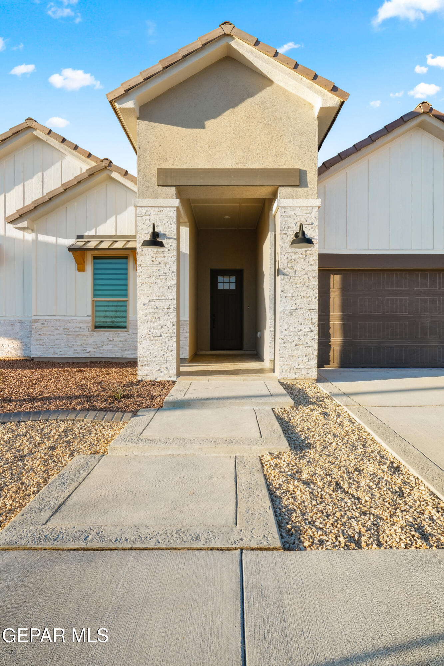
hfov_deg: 59.5
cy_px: 333
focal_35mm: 21
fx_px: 389
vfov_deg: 81.2
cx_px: 222
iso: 640
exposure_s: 1/60
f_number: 11
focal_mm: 21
★ ★ ★ ★
To-do item.
Images aside, return each entry above precisely as it stands.

Written solution.
hfov_deg: 59.5
cy_px: 333
focal_35mm: 21
fx_px: 389
vfov_deg: 81.2
cx_px: 222
iso: 640
exposure_s: 1/60
f_number: 11
focal_mm: 21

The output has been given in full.